Ein Lehrstück, was sich bei spektakulären Autounfällen in den Medien abspielt, erlebte Wunstorf am gestrigen Donnerstag. Noch während die Feuerwehr mitten bei der Arbeit ist, sind Reporter verschiedener Medien vor Ort und fotografieren und filmen.
HAZ und Bildzeitung veröffentlichen ihre Meldungen umgehend, ein Fernsehteam von Nonstop-News ist auch vor Ort, der NDR berichtet. Marcel Nellesen, Pressesprecher der Wunstorfer Feuerwehr, wird im O-Ton interviewt, bei der „Bild Hannover“ wird der Unfall tags darauf zum Aufmacher im Regionalteil, die Zeitung zeigt ein Foto des irritiert-verstört blickenden Geschäftsführers über der riesigen Schlagzeile und spekuliert über einen Zuckerschock der Fahrerin.
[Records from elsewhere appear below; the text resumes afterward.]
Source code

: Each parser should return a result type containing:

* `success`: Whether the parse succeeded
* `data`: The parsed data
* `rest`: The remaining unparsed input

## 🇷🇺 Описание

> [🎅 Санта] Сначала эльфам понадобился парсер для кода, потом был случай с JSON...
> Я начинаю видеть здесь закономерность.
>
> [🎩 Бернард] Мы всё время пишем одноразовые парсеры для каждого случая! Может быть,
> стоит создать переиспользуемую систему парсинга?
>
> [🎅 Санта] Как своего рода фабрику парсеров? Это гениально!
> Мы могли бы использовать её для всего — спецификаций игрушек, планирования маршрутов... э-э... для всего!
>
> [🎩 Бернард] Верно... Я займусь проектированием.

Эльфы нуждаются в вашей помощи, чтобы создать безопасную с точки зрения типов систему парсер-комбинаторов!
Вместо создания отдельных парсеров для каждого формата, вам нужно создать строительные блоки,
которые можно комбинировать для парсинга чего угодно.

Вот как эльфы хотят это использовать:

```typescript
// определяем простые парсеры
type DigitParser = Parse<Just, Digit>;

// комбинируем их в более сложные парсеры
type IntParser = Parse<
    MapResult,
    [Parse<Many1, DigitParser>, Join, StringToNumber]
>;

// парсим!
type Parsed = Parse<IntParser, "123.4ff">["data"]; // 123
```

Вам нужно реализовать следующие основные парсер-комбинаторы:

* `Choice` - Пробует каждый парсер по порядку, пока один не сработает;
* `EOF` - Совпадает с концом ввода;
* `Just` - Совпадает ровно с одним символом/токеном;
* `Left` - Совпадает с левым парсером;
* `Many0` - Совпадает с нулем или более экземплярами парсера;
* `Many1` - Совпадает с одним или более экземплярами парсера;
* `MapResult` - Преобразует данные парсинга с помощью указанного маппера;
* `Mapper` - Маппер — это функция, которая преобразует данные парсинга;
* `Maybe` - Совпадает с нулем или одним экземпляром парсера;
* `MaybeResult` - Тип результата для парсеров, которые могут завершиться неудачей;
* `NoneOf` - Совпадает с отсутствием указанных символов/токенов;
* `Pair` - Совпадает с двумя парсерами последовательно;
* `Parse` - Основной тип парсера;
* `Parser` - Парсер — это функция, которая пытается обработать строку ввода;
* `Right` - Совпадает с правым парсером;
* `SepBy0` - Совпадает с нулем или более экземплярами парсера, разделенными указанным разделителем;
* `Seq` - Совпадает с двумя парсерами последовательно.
(…) dass ein Fahrzeug so tief in ein Gebäude vordringt, so weit von der Straße abkommt, das ist nicht alltäglich.Marcel Nellesen im beim NDR gezeigten Interview
Selbst der Feuerwehr, die im Umgang mit Unfällen einiges gewohnt ist, merkt man an, dass der Einsatz zu den spektakuläreren zählte. Die Bildzeitung nimmt es mit den Fakten nicht so genau, spricht von einer Links- statt von einer Rechtskurve – was natürlich auch vom Standort des Reporters abhängen mag.
Viele weitere Zeitungen ziehen nach. Als DPA-Agenturmeldung verbreitet sich die Kunde von der Unfallfahrt in Wunstorf weit, so dass viele Zeitungen aufspringen und die Meldung in ihre Panorama- oder Niedersachsen-Rubriken übernehmen. Bis z. B. in die Peiner Nachrichten oder ins T-Online-Portal schaffte es so die Nachricht aus Wunstorf.
Am Freitag, den Tag danach, kehrt man in Wunstorf zur Normalität zurück. Das Kamin-Geschäft ist geschlossen, ein Schild an der Eingangstür verkündet, dass der Betrieb bis zum 9. Januar wegen „Gebäudeschadens“ ruht.
Am Morgen taucht noch ein Fernsehteam auf und filmt bei Tageslicht, Zeitungsreporter verschaffen sich einen Überblick, doch ansonsten sieht alles fast wieder normal aus – bis auf das große Loch in der Wand des Gebäudes, das weiterhin weithin sichtbar ist. Eine örtliche Tischlerei ist damit beschäftigt, die Außenwand provisorisch zu verschließen, um das Gebäude wieder witterungsfest zu machen. Noch haben die Versicherungsgutachter ihre Arbeit nicht aufgenommen, die Reparatur wird später erfolgen. Das Auto wurde bereits am Vorabend geborgen und abtransportiert.
Von der Straße kaum auszumachen ist die Spur des Autos auf dem Feld. Doch auf dem nun gefrorenen Boden des Ackers zeichnen sich die Abdrücke der Räder deutlich ab, die das Auto bei seiner Fahrt querfeldein hinterlassen hat, als es zwischen Straße und Bahndamm dahinraste. In einem leichten Bogen führen die Spuren vom Ende der Kurve bis kurz vor die Bahngleise, wo der Wagen regelrecht abgehoben haben muss.
Die Fahrerin muss mehr als nur einen Schutzengel gehabt haben: Bei ihrer Fahrt hätte sie genauso gut erneut in den Gegenverkehr geraten und mit einem Fahrzeug kollidieren können, in die Bäume am Straßenrand fahren oder einen tragenden Pfeiler im Gebäude treffen können. Stattdessen wurde ihre Fahrt offenbar mehrmals abgebremst: der Ackerboden, das Gleisbett vor den Bahngleisen, die Leichtbauwand des Kaminstudios, das dahinterliegende Interieur und schließlich der Verkaufstresen waren Hindernisse, die das Auto nahm, ohne noch schwerere Schäden zu erleiden.
Trotzdem muss der Wagen regelrecht abgehoben sein, als er auf die leichte Böschung vor den Bahngleisen am Ende des Ackers traf, denn der Bahndamm liegt etwas erhöht und wirkte hier wie eine Rampe. Direkt dahinter krachte der Wagen dann an das nur wenige Meter neben den Gleisen stehende Gebäude und hinterließ eine meterlange Schneise, die nicht wirkt, als wäre der Wagen wesentlich entschleunigt worden.
Inzwischen teilt die Polizei mit, dass die 70-Jährige auch einen Unfall in Hagenburg verursachte und einfach weiterfuhr, bevor es kurz darauf in Wunstorf zum folgenreichen Unfall kam.